Setelah berada di luar, mereka menyadari bahwa seluruh kota telah jatuh, hanya beberapa daerah yang masih bertahan. Namun, mengingat tingkat perlawanan mereka, hanya masalah waktu sebelum keruntuhan total terjadi.
Jera berdiri di titik tertinggi, mengamati kota, dan tahu bahwa dia telah mengamankan wilayah pertamanya.
Di wilayah ini, bukan hanya soal membeli; membeli memang bisa menghasilkan wilayah, tetapi wilayah yang direbut dengan kekerasan juga merupakan wilayah. Dapat dikatakan, wilayah yang diperoleh melalui kekuatan semata lebih stabil.

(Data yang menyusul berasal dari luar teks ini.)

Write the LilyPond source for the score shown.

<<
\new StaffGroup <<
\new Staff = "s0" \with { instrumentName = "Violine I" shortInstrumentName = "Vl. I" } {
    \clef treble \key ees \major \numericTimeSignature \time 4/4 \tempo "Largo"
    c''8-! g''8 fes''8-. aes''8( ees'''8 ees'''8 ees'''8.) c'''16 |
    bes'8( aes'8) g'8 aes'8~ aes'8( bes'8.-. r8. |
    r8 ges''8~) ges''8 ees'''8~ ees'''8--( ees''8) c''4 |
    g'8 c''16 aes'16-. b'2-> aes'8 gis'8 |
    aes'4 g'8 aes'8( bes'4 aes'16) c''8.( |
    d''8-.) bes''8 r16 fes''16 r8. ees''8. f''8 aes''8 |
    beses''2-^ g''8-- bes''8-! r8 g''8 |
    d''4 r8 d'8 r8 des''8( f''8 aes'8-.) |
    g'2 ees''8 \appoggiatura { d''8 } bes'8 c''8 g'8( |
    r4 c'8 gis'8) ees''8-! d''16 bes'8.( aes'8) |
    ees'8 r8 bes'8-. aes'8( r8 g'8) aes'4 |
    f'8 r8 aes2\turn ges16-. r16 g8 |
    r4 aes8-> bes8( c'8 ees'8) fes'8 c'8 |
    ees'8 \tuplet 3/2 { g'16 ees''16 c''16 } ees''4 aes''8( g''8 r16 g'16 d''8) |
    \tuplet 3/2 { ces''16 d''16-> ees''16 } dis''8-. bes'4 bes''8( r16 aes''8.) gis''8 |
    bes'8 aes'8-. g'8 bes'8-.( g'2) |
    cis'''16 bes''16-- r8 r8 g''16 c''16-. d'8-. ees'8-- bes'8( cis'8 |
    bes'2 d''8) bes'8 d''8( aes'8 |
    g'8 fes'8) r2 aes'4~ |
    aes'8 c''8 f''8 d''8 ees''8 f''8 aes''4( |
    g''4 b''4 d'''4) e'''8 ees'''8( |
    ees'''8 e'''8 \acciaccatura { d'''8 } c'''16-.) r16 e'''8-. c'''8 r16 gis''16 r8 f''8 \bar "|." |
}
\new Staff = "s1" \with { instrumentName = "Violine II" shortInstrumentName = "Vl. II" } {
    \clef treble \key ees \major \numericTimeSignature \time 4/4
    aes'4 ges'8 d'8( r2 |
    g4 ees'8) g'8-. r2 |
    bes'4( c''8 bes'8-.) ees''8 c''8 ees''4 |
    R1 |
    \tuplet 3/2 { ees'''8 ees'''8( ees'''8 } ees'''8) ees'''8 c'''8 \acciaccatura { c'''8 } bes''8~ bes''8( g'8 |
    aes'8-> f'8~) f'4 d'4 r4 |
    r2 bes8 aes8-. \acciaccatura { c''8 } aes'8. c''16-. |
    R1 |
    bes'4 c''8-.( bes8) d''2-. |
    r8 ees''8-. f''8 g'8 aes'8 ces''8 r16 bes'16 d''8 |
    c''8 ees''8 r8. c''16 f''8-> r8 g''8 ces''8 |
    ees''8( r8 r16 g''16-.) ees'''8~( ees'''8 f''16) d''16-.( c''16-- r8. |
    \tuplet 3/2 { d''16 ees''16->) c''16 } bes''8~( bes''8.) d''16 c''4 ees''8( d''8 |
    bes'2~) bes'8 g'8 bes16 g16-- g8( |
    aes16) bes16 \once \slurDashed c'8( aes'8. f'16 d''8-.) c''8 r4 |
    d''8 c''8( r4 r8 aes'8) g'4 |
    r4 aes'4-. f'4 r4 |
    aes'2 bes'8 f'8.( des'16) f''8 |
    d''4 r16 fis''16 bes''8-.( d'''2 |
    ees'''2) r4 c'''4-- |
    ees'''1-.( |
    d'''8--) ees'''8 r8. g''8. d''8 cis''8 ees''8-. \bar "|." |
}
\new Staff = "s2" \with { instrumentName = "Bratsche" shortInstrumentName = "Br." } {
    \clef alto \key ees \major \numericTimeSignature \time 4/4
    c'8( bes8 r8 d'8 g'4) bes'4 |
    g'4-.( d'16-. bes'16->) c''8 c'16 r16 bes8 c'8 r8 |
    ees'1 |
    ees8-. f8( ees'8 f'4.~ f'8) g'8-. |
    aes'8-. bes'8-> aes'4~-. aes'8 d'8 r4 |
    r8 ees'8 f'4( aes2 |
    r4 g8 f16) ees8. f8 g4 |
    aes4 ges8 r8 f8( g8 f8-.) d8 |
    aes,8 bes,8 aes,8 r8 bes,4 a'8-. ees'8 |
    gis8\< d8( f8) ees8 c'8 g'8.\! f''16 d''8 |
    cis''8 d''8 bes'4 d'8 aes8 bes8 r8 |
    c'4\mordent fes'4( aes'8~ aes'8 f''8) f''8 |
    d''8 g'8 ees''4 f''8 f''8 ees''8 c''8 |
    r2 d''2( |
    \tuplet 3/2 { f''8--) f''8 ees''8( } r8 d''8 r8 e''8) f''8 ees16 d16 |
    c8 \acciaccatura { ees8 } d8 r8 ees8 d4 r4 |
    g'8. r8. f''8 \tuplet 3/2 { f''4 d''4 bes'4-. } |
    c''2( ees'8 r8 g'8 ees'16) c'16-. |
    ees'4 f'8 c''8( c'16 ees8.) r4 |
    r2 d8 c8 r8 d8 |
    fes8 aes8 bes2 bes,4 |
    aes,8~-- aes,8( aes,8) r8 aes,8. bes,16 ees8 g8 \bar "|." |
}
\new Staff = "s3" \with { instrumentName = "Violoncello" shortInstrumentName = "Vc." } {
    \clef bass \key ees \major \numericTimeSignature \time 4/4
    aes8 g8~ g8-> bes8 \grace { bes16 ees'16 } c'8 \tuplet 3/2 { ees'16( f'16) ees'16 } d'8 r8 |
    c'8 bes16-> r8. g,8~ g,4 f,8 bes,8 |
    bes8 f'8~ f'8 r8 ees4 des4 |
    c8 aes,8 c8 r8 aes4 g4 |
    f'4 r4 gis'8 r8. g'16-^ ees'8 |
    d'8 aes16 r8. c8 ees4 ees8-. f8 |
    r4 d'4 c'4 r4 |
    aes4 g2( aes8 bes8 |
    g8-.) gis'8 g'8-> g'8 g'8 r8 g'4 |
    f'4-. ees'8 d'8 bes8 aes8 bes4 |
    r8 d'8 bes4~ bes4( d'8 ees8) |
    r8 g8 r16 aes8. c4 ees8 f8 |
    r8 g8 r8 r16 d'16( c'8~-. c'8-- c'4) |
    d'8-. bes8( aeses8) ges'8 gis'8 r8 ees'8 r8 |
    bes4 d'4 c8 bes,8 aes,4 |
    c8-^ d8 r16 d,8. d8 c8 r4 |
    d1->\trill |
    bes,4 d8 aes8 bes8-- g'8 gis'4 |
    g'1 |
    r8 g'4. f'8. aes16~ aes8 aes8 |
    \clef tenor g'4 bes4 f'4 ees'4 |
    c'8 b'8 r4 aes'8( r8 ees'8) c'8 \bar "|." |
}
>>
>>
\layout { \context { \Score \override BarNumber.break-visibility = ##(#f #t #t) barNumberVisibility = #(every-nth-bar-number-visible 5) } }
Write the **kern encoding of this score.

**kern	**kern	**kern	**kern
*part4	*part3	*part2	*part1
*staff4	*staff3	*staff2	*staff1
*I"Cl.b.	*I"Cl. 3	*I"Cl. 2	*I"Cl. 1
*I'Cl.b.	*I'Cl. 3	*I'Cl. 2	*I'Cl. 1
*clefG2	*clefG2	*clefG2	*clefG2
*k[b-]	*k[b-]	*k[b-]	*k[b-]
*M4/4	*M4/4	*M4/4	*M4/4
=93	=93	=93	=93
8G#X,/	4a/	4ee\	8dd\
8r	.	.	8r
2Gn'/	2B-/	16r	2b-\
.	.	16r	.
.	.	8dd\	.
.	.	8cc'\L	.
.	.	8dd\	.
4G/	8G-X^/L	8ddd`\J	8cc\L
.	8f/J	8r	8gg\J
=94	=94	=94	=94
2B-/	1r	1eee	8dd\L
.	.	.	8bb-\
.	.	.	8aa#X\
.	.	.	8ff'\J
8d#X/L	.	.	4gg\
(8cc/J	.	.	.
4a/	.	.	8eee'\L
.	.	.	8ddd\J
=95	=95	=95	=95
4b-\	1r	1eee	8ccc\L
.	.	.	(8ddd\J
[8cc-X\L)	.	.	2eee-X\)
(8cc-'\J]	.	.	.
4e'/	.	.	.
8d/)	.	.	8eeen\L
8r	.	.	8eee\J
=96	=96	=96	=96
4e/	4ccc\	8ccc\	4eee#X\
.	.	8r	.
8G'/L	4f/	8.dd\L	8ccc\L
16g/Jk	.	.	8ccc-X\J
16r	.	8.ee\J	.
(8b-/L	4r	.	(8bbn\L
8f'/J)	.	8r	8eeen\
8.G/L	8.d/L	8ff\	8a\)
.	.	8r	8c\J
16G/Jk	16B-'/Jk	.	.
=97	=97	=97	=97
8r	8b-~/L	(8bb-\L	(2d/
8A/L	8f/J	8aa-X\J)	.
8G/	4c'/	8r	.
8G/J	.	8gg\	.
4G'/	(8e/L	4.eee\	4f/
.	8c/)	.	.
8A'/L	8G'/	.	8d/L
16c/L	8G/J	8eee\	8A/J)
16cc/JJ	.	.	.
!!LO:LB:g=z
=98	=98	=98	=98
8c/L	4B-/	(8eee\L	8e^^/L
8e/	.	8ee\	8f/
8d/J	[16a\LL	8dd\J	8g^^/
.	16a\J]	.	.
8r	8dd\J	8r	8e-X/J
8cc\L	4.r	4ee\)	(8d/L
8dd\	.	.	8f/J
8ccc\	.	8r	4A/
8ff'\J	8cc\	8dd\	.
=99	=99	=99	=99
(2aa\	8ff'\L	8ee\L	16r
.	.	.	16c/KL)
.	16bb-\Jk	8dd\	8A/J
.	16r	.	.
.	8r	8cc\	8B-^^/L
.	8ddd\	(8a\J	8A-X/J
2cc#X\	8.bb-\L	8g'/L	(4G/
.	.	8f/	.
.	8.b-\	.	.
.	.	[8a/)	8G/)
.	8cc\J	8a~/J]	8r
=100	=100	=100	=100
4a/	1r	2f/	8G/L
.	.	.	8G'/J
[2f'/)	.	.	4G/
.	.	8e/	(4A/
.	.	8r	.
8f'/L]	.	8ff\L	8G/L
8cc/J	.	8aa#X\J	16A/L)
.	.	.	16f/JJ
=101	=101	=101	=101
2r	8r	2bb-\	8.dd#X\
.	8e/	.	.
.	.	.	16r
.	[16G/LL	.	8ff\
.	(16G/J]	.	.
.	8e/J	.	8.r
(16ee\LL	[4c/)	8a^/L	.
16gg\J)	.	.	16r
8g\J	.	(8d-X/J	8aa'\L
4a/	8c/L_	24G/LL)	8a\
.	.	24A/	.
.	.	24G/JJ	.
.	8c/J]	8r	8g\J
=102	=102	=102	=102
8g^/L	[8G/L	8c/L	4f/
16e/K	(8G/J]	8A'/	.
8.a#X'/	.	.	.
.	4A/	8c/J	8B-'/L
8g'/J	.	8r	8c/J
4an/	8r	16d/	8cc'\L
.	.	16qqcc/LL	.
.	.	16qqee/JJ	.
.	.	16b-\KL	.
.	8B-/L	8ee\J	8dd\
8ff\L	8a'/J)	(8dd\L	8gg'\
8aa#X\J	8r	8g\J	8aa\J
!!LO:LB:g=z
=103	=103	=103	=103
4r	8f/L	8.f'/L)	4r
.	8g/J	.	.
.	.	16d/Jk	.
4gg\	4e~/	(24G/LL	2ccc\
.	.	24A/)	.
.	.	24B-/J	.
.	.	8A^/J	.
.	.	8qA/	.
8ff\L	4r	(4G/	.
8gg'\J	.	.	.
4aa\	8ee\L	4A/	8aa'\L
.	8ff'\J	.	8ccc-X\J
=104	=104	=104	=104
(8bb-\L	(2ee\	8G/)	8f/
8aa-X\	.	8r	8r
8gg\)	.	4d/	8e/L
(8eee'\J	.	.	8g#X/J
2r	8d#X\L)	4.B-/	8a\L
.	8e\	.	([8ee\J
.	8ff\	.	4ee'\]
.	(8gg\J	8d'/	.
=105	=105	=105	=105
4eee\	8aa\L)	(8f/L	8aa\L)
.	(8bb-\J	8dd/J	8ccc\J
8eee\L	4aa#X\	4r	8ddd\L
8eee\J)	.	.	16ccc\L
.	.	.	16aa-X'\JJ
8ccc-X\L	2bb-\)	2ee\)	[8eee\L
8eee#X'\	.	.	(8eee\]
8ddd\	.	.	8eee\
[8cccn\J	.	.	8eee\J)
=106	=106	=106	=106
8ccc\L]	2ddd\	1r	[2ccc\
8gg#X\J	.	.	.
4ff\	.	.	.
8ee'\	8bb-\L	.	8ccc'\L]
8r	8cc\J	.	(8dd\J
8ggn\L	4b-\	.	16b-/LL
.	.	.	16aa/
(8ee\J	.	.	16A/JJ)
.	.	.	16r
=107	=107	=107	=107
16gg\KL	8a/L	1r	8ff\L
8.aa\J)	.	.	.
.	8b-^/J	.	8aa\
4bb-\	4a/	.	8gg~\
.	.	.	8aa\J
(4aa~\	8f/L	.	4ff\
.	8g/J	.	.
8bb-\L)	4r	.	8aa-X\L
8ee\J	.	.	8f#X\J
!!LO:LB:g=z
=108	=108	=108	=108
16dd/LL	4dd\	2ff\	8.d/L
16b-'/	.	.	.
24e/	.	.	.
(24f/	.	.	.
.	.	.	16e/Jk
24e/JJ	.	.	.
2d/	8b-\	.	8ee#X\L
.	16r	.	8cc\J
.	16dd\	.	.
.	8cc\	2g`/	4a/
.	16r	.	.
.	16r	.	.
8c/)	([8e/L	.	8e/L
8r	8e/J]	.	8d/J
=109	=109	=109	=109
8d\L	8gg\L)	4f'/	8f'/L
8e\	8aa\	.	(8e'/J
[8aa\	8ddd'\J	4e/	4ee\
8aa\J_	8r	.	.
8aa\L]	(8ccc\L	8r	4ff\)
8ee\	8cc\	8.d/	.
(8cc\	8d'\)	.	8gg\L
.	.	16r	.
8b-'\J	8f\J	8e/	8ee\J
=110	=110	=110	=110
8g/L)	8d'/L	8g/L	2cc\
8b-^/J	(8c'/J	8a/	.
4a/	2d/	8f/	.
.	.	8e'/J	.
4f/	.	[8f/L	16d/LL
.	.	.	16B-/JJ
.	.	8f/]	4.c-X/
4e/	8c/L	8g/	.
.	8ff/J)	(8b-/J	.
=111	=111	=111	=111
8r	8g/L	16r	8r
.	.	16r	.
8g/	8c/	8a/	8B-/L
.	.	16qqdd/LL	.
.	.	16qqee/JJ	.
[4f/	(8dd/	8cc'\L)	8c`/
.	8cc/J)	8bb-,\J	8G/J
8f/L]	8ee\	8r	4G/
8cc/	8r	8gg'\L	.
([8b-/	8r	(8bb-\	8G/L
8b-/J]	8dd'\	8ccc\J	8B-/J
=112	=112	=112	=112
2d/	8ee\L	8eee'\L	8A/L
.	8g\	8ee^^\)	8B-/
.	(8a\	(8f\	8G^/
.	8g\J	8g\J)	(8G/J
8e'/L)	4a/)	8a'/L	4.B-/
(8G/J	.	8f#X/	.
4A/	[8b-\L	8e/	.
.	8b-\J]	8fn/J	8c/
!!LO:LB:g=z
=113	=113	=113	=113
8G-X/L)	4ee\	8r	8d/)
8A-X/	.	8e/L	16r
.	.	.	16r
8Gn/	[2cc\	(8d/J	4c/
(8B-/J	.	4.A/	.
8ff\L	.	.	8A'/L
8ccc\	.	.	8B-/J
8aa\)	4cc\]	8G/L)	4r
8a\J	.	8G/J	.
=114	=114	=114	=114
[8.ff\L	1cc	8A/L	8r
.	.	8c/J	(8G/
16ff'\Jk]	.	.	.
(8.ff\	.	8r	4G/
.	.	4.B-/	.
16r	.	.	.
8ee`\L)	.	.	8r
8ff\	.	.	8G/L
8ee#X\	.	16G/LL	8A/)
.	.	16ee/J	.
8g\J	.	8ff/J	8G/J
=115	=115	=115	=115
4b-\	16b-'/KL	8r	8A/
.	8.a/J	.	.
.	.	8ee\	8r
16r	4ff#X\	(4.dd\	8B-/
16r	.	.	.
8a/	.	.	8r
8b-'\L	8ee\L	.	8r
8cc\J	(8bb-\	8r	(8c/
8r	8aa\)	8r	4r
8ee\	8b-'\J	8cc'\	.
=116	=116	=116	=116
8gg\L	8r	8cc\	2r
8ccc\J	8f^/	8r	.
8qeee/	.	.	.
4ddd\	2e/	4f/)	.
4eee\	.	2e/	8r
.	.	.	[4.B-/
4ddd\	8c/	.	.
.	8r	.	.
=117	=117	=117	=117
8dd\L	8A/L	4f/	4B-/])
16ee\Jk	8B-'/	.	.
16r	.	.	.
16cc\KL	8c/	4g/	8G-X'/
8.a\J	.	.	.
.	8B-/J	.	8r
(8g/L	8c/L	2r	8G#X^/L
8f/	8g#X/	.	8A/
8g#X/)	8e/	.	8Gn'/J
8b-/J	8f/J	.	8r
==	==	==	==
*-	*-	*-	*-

Bahkan wilayah yang dibeli pada akhirnya membutuhkan kekuatan untuk dikendalikan, atau wilayah tersebut dapat dengan mudah hilang.
“Sekarang, tantangan selanjutnya adalah menghadapi organisasi penjualan wilayah terkuat di sini.” Ya, menjual wilayah tentu membutuhkan organisasi, karena mereka membutuhkan Kekuatan untuk melindungi semuanya, dan Jera sekarang mendapati dirinya benar-benar berlawanan dengan mereka.